Congratualtions to SPP2377’s CXL-Bridge project! The team has won the best paper award at the ACM International Conference on Architectural Support for Programming Languages and Operating Systems (ASPLOS’26) with their paper titled Automated Synthesis and Verification of CXL Bridges for Heterogeneous Architectures. Congratulations to the authors Anatole Lefort (TU Munich), Julian Pritzi (TU Munich), Nicolò Carpentieri (TU Munich), David Schall (TU Munich), Simon Dittrich (TU Munich), Soham Chakraborty (TU Delft), Nicolai Oswald (NVIDIA), Pramod Bhatotia (TU Munich).

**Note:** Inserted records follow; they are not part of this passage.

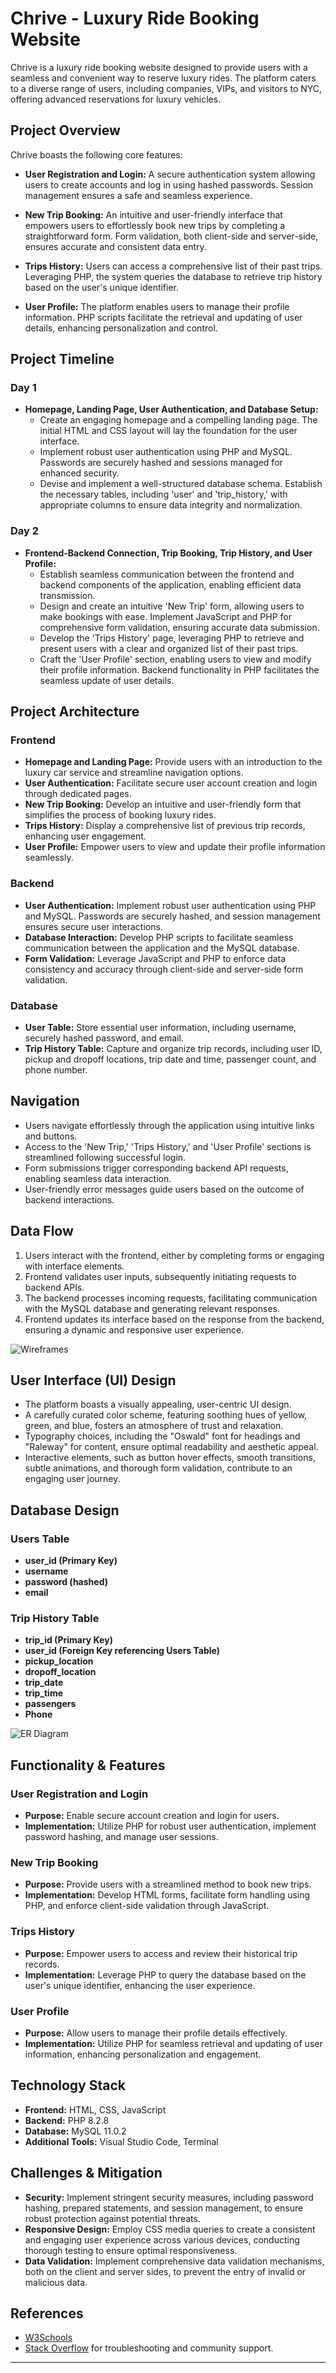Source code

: # Chrive - Luxury Ride Booking Website

Chrive is a luxury ride booking website designed to provide users with a seamless and convenient way to reserve luxury rides. The platform caters to a diverse range of users, including companies, VIPs, and visitors to NYC, offering advanced reservations for luxury vehicles.

## Project Overview

Chrive boasts the following core features:

- **User Registration and Login:** A secure authentication system allowing users to create accounts and log in using hashed passwords. Session management ensures a safe and seamless experience.

- **New Trip Booking:** An intuitive and user-friendly interface that empowers users to effortlessly book new trips by completing a straightforward form. Form validation, both client-side and server-side, ensures accurate and consistent data entry.

- **Trips History:** Users can access a comprehensive list of their past trips. Leveraging PHP, the system queries the database to retrieve trip history based on the user's unique identifier.

- **User Profile:** The platform enables users to manage their profile information. PHP scripts facilitate the retrieval and updating of user details, enhancing personalization and control.

## Project Timeline

### Day 1

- **Homepage, Landing Page, User Authentication, and Database Setup:**
  - Create an engaging homepage and a compelling landing page. The initial HTML and CSS layout will lay the foundation for the user interface.
  - Implement robust user authentication using PHP and MySQL. Passwords are securely hashed and sessions managed for enhanced security.
  - Devise and implement a well-structured database schema. Establish the necessary tables, including 'user' and 'trip_history,' with appropriate columns to ensure data integrity and normalization.

### Day 2

- **Frontend-Backend Connection, Trip Booking, Trip History, and User Profile:**
  - Establish seamless communication between the frontend and backend components of the application, enabling efficient data transmission.
  - Design and create an intuitive 'New Trip' form, allowing users to make bookings with ease. Implement JavaScript and PHP for comprehensive form validation, ensuring accurate data submission.
  - Develop the 'Trips History' page, leveraging PHP to retrieve and present users with a clear and organized list of their past trips.
  - Craft the 'User Profile' section, enabling users to view and modify their profile information. Backend functionality in PHP facilitates the seamless update of user details.

## Project Architecture

### Frontend

- **Homepage and Landing Page:** Provide users with an introduction to the luxury car service and streamline navigation options.
- **User Authentication:** Facilitate secure user account creation and login through dedicated pages.
- **New Trip Booking:** Develop an intuitive and user-friendly form that simplifies the process of booking luxury rides.
- **Trips History:** Display a comprehensive list of previous trip records, enhancing user engagement.
- **User Profile:** Empower users to view and update their profile information seamlessly.

### Backend

- **User Authentication:** Implement robust user authentication using PHP and MySQL. Passwords are securely hashed, and session management ensures secure user interactions.
- **Database Interaction:** Develop PHP scripts to facilitate seamless communication between the application and the MySQL database.
- **Form Validation:** Leverage JavaScript and PHP to enforce data consistency and accuracy through client-side and server-side form validation.

### Database

- **User Table:** Store essential user information, including username, securely hashed password, and email.
- **Trip History Table:** Capture and organize trip records, including user ID, pickup and dropoff locations, trip date and time, passenger count, and phone number.

## Navigation

- Users navigate effortlessly through the application using intuitive links and buttons.
- Access to the 'New Trip,' 'Trips History,' and 'User Profile' sections is streamlined following successful login.
- Form submissions trigger corresponding backend API requests, enabling seamless data interaction.
- User-friendly error messages guide users based on the outcome of backend interactions.

## Data Flow

1. Users interact with the frontend, either by completing forms or engaging with interface elements.
2. Frontend validates user inputs, subsequently initiating requests to backend APIs.
3. The backend processes incoming requests, facilitating communication with the MySQL database and generating relevant responses.
4. Frontend updates its interface based on the response from the backend, ensuring a dynamic and responsive user experience.

![Wireframes](https://github.com/naa7/chrive/blob/main/website-design/wireframes.png)

## User Interface (UI) Design

- The platform boasts a visually appealing, user-centric UI design.
- A carefully curated color scheme, featuring soothing hues of yellow, green, and blue, fosters an atmosphere of trust and relaxation.
- Typography choices, including the "Oswald" font for headings and "Raleway" for content, ensure optimal readability and aesthetic appeal.
- Interactive elements, such as button hover effects, smooth transitions, subtle animations, and thorough form validation, contribute to an engaging user journey.

## Database Design

### Users Table

- **user_id (Primary Key)**
- **username**
- **password (hashed)**
- **email**

### Trip History Table

- **trip_id (Primary Key)**
- **user_id (Foreign Key referencing Users Table)**
- **pickup_location**
- **dropoff_location**
- **trip_date**
- **trip_time**
- **passengers**
- **Phone**
  
![ER Diagram](https://github.com/naa7/chrive/blob/main/website-design/ER_diagram.png)

## Functionality & Features

### User Registration and Login

- **Purpose:** Enable secure account creation and login for users.
- **Implementation:** Utilize PHP for robust user authentication, implement password hashing, and manage user sessions.

### New Trip Booking

- **Purpose:** Provide users with a streamlined method to book new trips.
- **Implementation:** Develop HTML forms, facilitate form handling using PHP, and enforce client-side validation through JavaScript.

### Trips History

- **Purpose:** Empower users to access and review their historical trip records.
- **Implementation:** Leverage PHP to query the database based on the user's unique identifier, enhancing the user experience.

### User Profile

- **Purpose:** Allow users to manage their profile details effectively.
- **Implementation:** Utilize PHP for seamless retrieval and updating of user information, enhancing personalization and engagement.

## Technology Stack

- **Frontend:** HTML, CSS, JavaScript
- **Backend:** PHP 8.2.8
- **Database:** MySQL 11.0.2
- **Additional Tools:** Visual Studio Code, Terminal

## Challenges & Mitigation

- **Security:** Implement stringent security measures, including password hashing, prepared statements, and session management, to ensure robust protection against potential threats.
- **Responsive Design:** Employ CSS media queries to create a consistent and engaging user experience across various devices, conducting thorough testing to ensure optimal responsiveness.
- **Data Validation:** Implement comprehensive data validation mechanisms, both on the client and server sides, to prevent the entry of invalid or malicious data.

## References

- [W3Schools](https://www.w3schools.com/)
- [Stack Overflow](https://stackoverflow.com/) for troubleshooting and community support.

---
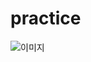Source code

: # practice

![이미지](https://postfiles.pstatic.net/MjAyMTA2MDdfMTkw/MDAxNjIzMDc1NzkzMzk4.Jb2x6apV8Z5zP94aiL1h5MTIImE-EtPn-m4-JjSIsDkg.En3eVxb91kV3R6kmNsqZEKsbPbAsXVAAaMYoGZPgReIg.JPEG.kwg940930/KakaoTalk_20210607_230033619.jpg?type=w773)
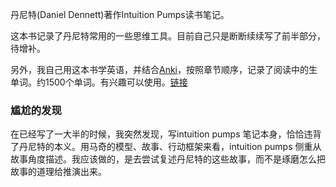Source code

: 丹尼特(Daniel Dennett)著作Intuition Pumps读书笔记。

这本书记录了丹尼特常用的一些思维工具。目前自己只是断断续续写了前半部分，待增补。

另外，我自己用这本书学英语，并结合[Anki](https://www.ankichina.net/anki20.html)，按照章节顺序，记录了阅读中的生单词。约1500个单词。有兴趣可以使用。[链接](https://ankiweb.net/shared/info/1443966211)

### 尴尬的发现
在已经写了一大半的时候，我突然发现，写intuition pumps 笔记本身，恰恰违背了丹尼特的本义。用马奇的模型、故事、行动框架来看，intuition pumps 侧重从故事角度描述。我应该做的，是去尝试复述丹尼特的这些故事，而不是琢磨怎么把故事的道理给推演出来。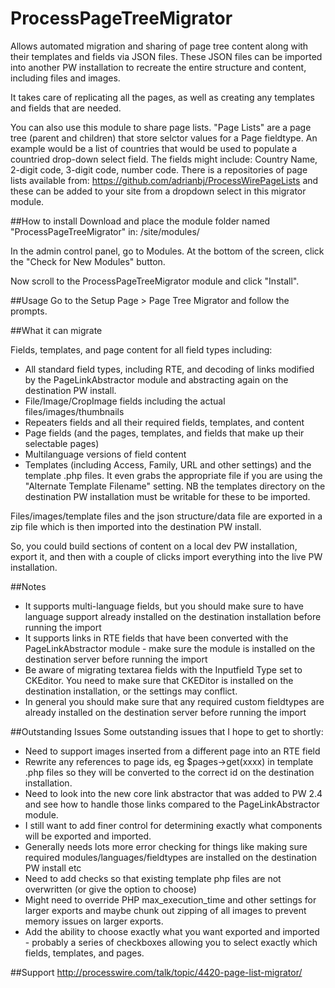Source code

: ProcessPageTreeMigrator
=======================

Allows automated migration and sharing of page tree content along with their templates and fields via JSON files. These JSON files can be imported into another PW installation to recreate the entire structure and content, including files and images.

It takes care of replicating all the pages, as well as creating any templates and fields that are needed.

You can also use this module to share page lists. "Page Lists" are a page tree (parent and children) that store selctor values for a Page fieldtype. An example would be a list of countries that would be used to populate a countried drop-down select field. The fields might include: Country Name, 2-digit code, 3-digit code, number code. There is a repositories of page lists available from: https://github.com/adrianbj/ProcessWirePageLists and these can be added to your site from a dropdown select in this migrator module.


##How to install
Download and place the module folder named "ProcessPageTreeMigrator" in: /site/modules/

In the admin control panel, go to Modules. At the bottom of the screen, click the "Check for New Modules" button.

Now scroll to the ProcessPageTreeMigrator module and click "Install".


##Usage
Go to the Setup Page > Page Tree Migrator and follow the prompts.

##What it can migrate

Fields, templates, and page content for all field types including:
* All standard field types, including RTE, and decoding of links modified by the PageLinkAbstractor module and abstracting again on the destination PW install.
* File/Image/CropImage fields including the actual files/images/thumbnails
* Repeaters fields and all their required fields, templates, and content
* Page fields (and the pages, templates, and fields that make up their selectable pages)
* Multilanguage versions of field content
* Templates (including Access, Family, URL and other settings) and the template .php files. It even grabs the appropriate file if you are using the "Alternate Template Filename" setting. NB the templates directory on the destination PW installation must be writable for these to be imported.

Files/images/template files and the json structure/data file are exported in a zip file which is then imported into the destination PW install.

So, you could build sections of content on a local dev PW installation, export it, and then with a couple of clicks import everything into the live PW installation.

##Notes
* It supports multi-language fields, but you should make sure to have language support already installed on the destination installation before running the import
* It supports links in RTE fields that have been converted with the PageLinkAbstractor module - make sure the module is installed on the destination server before running the import
* Be aware of migrating textarea fields with the Inputfield Type set to CKEditor. You need to make sure that CKEDitor is installed on the destination installation, or the settings may conflict.
* In general you should make sure that any required custom fieldtypes are already installed on the destination server before running the import

##Outstanding Issues
Some outstanding issues that I hope to get to shortly:
* Need to support images inserted from a different page into an RTE field
* Rewrite any references to page ids, eg $pages->get(xxxx) in template .php files so they will be converted to the correct id on the destination installation.
* Need to look into the new core link abstractor that was added to PW 2.4 and see how to handle those links compared to the PageLinkAbstractor module.
* I still want to add finer control for determining exactly what components will be exported and imported.
* Generally needs lots more error checking for things like making sure required modules/languages/fieldtypes are installed on the destination PW install etc
* Need to add checks so that existing template php files are not overwritten (or give the option to choose)
* Might need to override PHP max_execution_time and other settings for larger exports and maybe chunk out zipping of all images to prevent memory issues on larger exports.
* Add the ability to choose exactly what you want exported and imported - probably a series of checkboxes allowing you to select exactly which fields, templates, and pages.


##Support
http://processwire.com/talk/topic/4420-page-list-migrator/

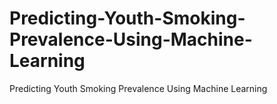 # Predicting-Youth-Smoking-Prevalence-Using-Machine-Learning
Predicting Youth Smoking Prevalence Using Machine Learning
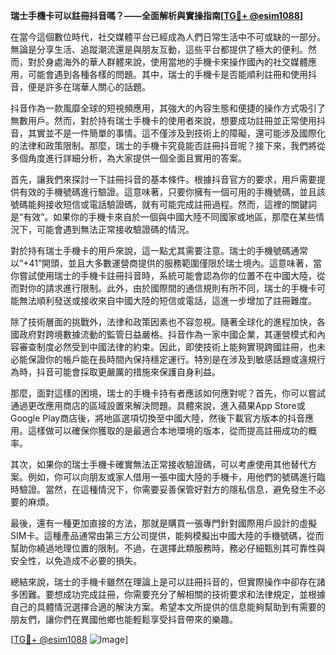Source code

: **瑞士手機卡可以註冊抖音嗎？——全面解析與實操指南[[TG💪+ @esim1088](https://t.me/s/esim1088)]**

在當今這個數位時代，社交媒體平台已經成為人們日常生活中不可或缺的一部分。無論是分享生活、追蹤潮流還是與朋友互動，這些平台都提供了極大的便利。然而，對於身處海外的華人群體來說，使用當地的手機卡來操作國內的社交媒體應用，可能會遇到各種各樣的問題。其中，瑞士的手機卡是否能順利註冊和使用抖音，便是許多在瑞華人關心的話題。

抖音作為一款風靡全球的短視頻應用，其強大的內容生態和便捷的操作方式吸引了無數用戶。然而，對於持有瑞士手機卡的使用者來說，想要成功註冊並正常使用抖音，其實並不是一件簡單的事情。這不僅涉及到技術上的障礙，還可能涉及國際化的法律和政策限制。那麼，瑞士的手機卡究竟能否註冊抖音呢？接下來，我們將從多個角度進行詳細分析，為大家提供一個全面且實用的答案。

首先，讓我們來探討一下註冊抖音的基本條件。根據抖音官方的要求，用戶需要提供有效的手機號碼進行驗證。這意味著，只要你擁有一個可用的手機號碼，並且該號碼能夠接收短信或電話驗證碼，就有可能完成註冊過程。然而，這裡的關鍵詞是“有效”。如果你的手機卡來自於一個與中國大陸不同國家或地區，那麼在某些情況下，可能會遇到無法正常接收驗證碼的情況。

對於持有瑞士手機卡的用戶來說，這一點尤其需要注意。瑞士的手機號碼通常以“+41”開頭，並且大多數運營商提供的服務範圍僅限於瑞士境內。這意味著，當你嘗試使用瑞士的手機卡註冊抖音時，系統可能會認為你的位置不在中國大陸，從而對你的請求進行限制。此外，由於國際間的通信規則有所不同，瑞士的手機卡可能無法順利發送或接收來自中國大陸的短信或電話，這進一步增加了註冊難度。

除了技術層面的挑戰外，法律和政策因素也不容忽視。隨著全球化的進程加快，各國政府對跨境數據流動的監管日益嚴格。抖音作為一家中國企業，其運營模式和內容審查制度必然受到中國法律的約束。因此，即使技術上能夠實現跨國註冊，也未必能保證你的帳戶能在長時間內保持穩定運行。特別是在涉及到敏感話題或違規行為時，抖音可能會採取更嚴厲的措施來保護自身利益。

那麼，面對這樣的困境，瑞士的手機卡持有者應該如何應對呢？首先，你可以嘗試通過更改應用商店的區域設置來解決問題。具體來說，進入蘋果App Store或Google Play商店後，將地區選項切換至中國大陸，然後下載官方版本的抖音應用。這樣做可以確保你獲取的是最適合本地環境的版本，從而提高註冊成功的概率。

其次，如果你的瑞士手機卡確實無法正常接收驗證碼，可以考慮使用其他替代方案。例如，你可以向朋友或家人借用一張中國大陸的手機卡，用他們的號碼進行臨時驗證。當然，在這種情況下，你需要妥善保管好對方的隱私信息，避免發生不必要的麻煩。

最後，還有一種更加直接的方法，那就是購買一張專門針對國際用戶設計的虛擬SIM卡。這種產品通常由第三方公司提供，能夠模擬出中國大陸的手機號碼，從而幫助你繞過地理位置的限制。不過，在選擇此類服務時，務必仔細甄別其可靠性與安全性，以免造成不必要的損失。

總結來說，瑞士的手機卡雖然在理論上是可以註冊抖音的，但實際操作中卻存在諸多困難。要想成功完成註冊，你需要充分了解相關的技術要求和法律規定，並根據自己的具體情況選擇合適的解決方案。希望本文所提供的信息能夠幫助到有需要的朋友們，讓你們在異國他鄉也能輕鬆享受抖音帶來的樂趣。

[[TG💪+ @esim1088](https://t.me/s/esim1088) ![Image](https://i.postimg.cc/4NQfJmqS/Snipaste-2025-05-13-00-14-12.png)]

The authors give a little insight into the award winning paper:
The modern datacenter is no longer a uniform machine. x86 CPUs, Arm servers, GPUs, and specialized accelerators are increasingly expected to cooperate and maintain a coherent view of memory. Compute Express Link (CXL) has emerged as the connective fabric for this heterogeneous world, promising transparent, cache-coherent remote memory access across architectures. But a promise is not a specification. For the Systems Research Group at the Technical University of Munich (TUM), the gap between CXL’s ambition and its operational reality has been the driving question of the past few years of work, led by Professor Pramod Bhatotia and Dr. Anatole Lefort.
CXL Gap
CXL’s core appeal is interoperability: multiple hosts can coherently access a shared remote memory region as if it were their own local memory. What CXL does not define, however, is how to make this work when those hosts disagree on the fundamentals. Every architecture carries its own cache coherence protocol and memory consistency model (MCM), and CXL v3.0 provides no mechanism to reconcile these differences. The result is a semantic gap that, without a principled translation layer, produces unpredictable behavior, silent memory consistency violations, and bugs that are notoriously difficult to detect.
C³
C³: CXL Coherence Controllers for Heterogeneous Architectures, presented at HPCA ’26, introduces the concept of a CXL bridge: a hardware component at the boundary between a host’s native coherence domain and CXL, responsible for translating coherence flows transparently and correctly. Its design rests on two concrete rules. Flow Delegation ensures that any memory operation with globally visible effects is forwarded to the global coherence domain, without requiring modifications to existing protocols. Atomicity prevents any coherence effects in the origin domain until a forwarded operation has fully completed remotely, avoiding the race conditions inherent to CXL’s PCIe-based fabric.
vCXLGen
C³ proved the concept, but manually designing a bridge for each new host architecture or CXL revision does not scale. vCXLGen: Automated Synthesis and Verification of CXL Bridges for Heterogeneous Architectures, presented at ASPLOS ’26, eliminates this bottleneck entirely. Building on C³’s design rules, vCXLGen automatically generates correct-by-construction CXL bridges from machine-readable protocol specifications, with no manual intervention. Correctness is not assumed but proved through a compositional formal verification approach that checks liveness properties in isolation for each host cluster, avoiding state-space explosion and scaling to arbitrarily large heterogeneous deployments. This work earned the Best Paper Award at ASPLOS ’26 in Pittsburgh, USA.
Future Research
The principles behind C³ and vCXLGen point toward a broader vision: coherence controllers for any architecture, generated automatically and verified formally. Ongoing work in the group aims to generalize this methodology to NUMA systems, chiplet-based SoCs, and GPU environments, where accelerators relying on Release Consistency protocols represent the next frontier for automated coherence synthesis.